I don’t know why there is such faith in such multitides of organisations…always good intentions but unless there is a pressurising and demanding situation requiring actions…this could go on for decades. Myself am sceptical about the OSCE over Donbass and Armenia situations. The former one eg Minsk seems to be deteriorating with already proven abandonment by France and Germany and Ukaine undermining it….perhaps getting more support from its buddy Turkey
I do hope there is continued progress more speedy re the Astana Process re Syria too….as well as resolving re the miltants….Kurds seeking protection but not committing to Syrian inclusivity… Turkish support for various protected groups eg NSA etc…Golan heights. One wonders whether Iran is tempted to participate much more and make “bold statements” to Israel and Turkey….and follow them up?
A reminder
https://southfront.org/ukraine-to-produce-warships-and-uavs-under-turkish-supervision/
Congratulations are in order to the Russian engineers and machinists – they have created a fully Russian civilian aircraft powered by Russian engines. This detail means more than all the poisonous slander coming from the West. Well done!

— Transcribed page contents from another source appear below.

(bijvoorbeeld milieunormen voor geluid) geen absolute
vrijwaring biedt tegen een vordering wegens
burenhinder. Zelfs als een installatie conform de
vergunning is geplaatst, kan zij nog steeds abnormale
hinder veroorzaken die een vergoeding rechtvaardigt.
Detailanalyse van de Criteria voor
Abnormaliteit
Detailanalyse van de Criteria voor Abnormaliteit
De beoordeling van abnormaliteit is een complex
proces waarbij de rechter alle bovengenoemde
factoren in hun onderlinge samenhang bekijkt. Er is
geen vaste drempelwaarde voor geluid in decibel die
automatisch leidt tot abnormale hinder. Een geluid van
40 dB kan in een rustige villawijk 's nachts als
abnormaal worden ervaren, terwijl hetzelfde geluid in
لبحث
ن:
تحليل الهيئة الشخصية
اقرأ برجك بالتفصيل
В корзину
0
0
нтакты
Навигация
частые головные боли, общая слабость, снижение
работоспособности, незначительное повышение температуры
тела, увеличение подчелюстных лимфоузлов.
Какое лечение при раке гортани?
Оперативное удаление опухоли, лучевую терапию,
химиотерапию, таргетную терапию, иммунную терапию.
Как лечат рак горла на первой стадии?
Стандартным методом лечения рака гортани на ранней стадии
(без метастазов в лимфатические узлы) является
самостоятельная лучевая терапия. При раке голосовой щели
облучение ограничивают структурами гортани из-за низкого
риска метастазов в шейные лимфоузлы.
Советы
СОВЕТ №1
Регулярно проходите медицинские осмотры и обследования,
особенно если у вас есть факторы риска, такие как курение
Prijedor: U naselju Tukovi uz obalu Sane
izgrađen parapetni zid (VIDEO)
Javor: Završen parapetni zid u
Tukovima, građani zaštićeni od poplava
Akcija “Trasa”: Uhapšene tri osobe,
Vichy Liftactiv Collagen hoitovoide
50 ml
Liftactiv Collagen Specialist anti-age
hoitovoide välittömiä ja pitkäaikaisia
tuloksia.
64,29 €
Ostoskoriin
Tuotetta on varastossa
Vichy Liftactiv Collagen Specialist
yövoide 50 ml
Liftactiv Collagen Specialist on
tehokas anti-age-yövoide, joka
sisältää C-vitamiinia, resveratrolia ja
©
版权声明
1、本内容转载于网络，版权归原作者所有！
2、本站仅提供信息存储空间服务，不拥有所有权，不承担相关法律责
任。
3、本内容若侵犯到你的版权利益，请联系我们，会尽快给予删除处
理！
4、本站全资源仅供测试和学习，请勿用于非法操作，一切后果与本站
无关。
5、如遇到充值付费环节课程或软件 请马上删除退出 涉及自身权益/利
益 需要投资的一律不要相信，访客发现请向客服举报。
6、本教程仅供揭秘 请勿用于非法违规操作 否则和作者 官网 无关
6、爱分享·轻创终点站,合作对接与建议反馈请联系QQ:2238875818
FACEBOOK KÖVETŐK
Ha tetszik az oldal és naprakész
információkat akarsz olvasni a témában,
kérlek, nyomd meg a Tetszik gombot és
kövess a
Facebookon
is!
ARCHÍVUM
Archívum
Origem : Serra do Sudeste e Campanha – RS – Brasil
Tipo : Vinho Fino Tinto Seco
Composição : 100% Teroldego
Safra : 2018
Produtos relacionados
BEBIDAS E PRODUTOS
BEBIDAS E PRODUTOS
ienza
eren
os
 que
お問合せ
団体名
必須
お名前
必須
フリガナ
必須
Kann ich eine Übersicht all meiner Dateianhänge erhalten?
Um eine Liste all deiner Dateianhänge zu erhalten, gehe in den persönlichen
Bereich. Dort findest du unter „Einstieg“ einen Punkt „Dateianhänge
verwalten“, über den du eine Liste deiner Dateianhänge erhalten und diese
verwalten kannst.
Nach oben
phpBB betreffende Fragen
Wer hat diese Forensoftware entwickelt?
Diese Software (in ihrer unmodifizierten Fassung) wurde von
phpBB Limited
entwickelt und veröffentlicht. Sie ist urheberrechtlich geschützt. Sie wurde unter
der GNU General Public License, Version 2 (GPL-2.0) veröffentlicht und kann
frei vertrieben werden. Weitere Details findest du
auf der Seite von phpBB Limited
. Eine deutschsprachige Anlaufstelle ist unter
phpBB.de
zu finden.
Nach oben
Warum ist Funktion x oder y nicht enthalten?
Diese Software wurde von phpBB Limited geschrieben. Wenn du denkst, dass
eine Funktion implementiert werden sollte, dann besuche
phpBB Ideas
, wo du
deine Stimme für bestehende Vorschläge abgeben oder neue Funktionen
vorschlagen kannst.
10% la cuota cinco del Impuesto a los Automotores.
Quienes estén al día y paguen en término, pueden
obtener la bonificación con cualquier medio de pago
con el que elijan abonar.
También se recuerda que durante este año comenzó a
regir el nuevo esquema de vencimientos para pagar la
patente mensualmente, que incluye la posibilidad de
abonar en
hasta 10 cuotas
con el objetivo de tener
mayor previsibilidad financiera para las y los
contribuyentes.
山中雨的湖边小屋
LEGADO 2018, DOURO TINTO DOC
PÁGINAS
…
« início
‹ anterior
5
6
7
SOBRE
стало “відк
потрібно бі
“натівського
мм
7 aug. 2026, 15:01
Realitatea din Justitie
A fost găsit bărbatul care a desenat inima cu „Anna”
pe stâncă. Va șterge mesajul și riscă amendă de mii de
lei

“Resort to useful foolery is not only more productive than “decapitation” but also is deemed to illustrate better manners, although not all agree when food sources and human shields become less productive, as “co-operators” such as Mr. Guaido and Mr. Navalny may experience, since wonderland queens have demonstrated proclivities in respect of “Off with their heads”.
https://www.rt.com/russia/509944-putin-claims-opposition-figure-cia/
Whatever happened to Mr. Mitrone and Mr. Bandera?
890 / 5000
Resultados de tradução
For sure. The final paragraph is crystal clear. Building something by itself means, I understand, two things: a) the urgent narrowing of the strategic alliance with China in all fields (the Russian economy itself depends on inputs produced in China for its self-sufficiency); b) Russia needs to organize a union of states with the republics of the former USSR, in order to build again a larger internal market for its products, and to develop a policy seeking self-sufficiency and supremacy in the scientific and technological field for its economic and autonomous and independent social system of western capitalism.
On the other hand, it is necessary to start to act with more energy and resolve in the political-military field against the NATO offensive in the regions close to the Russian border and in the former Soviet republics and make it clear that there will be no tolerance for provocation.